Jenny Bigman described a tri-national program between the U.S., Canada, and Mexico to encourage people to report sightings of basking sharks. This is working in conjunction with a tagging project that tracked at least one basker as far as Hawaii. These sharks are being sighted more often, but is it a result of more sharks, more people on the water, or more awareness of the reporting program?
The afternoon saw symposia about deep sea sharks and shark conservation. Jim Gelshleichter kind of bridged the gap by looking or signs of oil exposure in deep-sea sharks in the Gulf of Mexico. It turns out that about half the signs are there, which suggests that the deep sea species are metabolizing oil in a different way than even the shallow water sharks. Good to know as researchers continue to study the effects of Deepwater Horizon.
Over on the conservation side were two interesting talks about shark bycatch in commercial fisheries. Kelsey James tried to figure out what influences a fisherman’s decision to discard a bycaught shark, and found that the species was actually the most important factor, followed by region. The most likely bycaught sharks to be kept were makos, smooth dogfish, and hammherheads in nearshore areas, with generally smaller species and dogfish more likely to be discarded. Kieran Smith looked more at ways to directly reduces shark bycatch, and found that the combination of lead or zinc and wire leaders actually created an electrical field that lead to a nearly 80% reduction in shark catch on a longline. All this at a fraction of the cost of the rare earth metals currently being tested by several researchers to accomplish this exact goal. The next step is to take these rigs offshore and test them on some pelagic species.

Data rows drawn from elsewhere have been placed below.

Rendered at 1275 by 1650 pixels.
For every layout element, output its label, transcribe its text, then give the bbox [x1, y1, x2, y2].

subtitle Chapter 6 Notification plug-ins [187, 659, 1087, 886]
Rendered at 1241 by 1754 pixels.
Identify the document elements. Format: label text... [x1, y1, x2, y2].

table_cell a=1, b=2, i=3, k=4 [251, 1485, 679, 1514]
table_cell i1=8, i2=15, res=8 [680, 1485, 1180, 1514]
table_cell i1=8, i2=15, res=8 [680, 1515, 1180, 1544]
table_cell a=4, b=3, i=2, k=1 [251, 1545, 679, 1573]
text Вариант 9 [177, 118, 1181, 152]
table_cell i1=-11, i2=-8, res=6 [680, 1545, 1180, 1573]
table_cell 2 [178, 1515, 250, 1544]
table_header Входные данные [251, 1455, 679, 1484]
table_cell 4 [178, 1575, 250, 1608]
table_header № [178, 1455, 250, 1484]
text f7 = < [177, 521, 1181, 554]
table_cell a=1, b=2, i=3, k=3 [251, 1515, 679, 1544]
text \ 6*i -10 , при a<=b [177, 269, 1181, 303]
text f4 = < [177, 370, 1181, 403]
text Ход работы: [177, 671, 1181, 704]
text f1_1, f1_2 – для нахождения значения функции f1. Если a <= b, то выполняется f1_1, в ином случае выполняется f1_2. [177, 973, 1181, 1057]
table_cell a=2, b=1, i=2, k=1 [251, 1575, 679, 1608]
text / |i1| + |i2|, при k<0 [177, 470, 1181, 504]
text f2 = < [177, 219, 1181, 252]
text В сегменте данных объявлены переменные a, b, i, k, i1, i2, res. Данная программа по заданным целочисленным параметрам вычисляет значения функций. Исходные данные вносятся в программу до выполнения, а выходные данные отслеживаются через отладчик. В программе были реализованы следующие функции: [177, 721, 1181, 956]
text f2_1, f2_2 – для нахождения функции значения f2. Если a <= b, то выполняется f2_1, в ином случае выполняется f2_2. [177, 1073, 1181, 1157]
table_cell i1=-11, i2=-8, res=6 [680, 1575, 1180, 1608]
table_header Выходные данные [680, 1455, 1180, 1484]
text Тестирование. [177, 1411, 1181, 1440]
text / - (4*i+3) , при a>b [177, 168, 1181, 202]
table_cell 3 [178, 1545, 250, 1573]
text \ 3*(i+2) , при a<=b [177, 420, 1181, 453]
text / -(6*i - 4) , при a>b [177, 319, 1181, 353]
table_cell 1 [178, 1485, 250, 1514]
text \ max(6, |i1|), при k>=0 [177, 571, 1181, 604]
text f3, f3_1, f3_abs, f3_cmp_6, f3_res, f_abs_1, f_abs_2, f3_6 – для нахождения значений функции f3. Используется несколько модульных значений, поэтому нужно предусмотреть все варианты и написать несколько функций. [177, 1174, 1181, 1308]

My final highlight goes back to the deep sea sharks, where Steve Campana tagged and tracked Greenland sharks from two different locations using pop-up satellite tags. Despite the slow, lethargic nature of these sharks, there wasn’t a single tagged shark that didn’t migrate over 1,000 km (over 621 miles) from the capture site. Sharks tagged in the Arctic made for Greenland across the Davis Strait, while those tagged off of Nova Scotia headed past the Gulf Stream to an area over the Atlantic abyssal plain. The Atlantic sharks traveled deeper and in warmer water than those in the Arctic, but both sets of sharks swam well above the bottom in the water column. Yet another species that seems to do whatever the hell it wants.
And that’s that. The end of AES feels like the end of summer camp every year, but that just means I keep coming back. This has been a great conference and I hope to continue hanging out and working with my fellow elasmophiles well into the future. Tomorrow I’ll be checking out the Vancouver Aquarium as the last official part of AES, then it’s just exploring Vancouver until I fly home. Thanks for reading.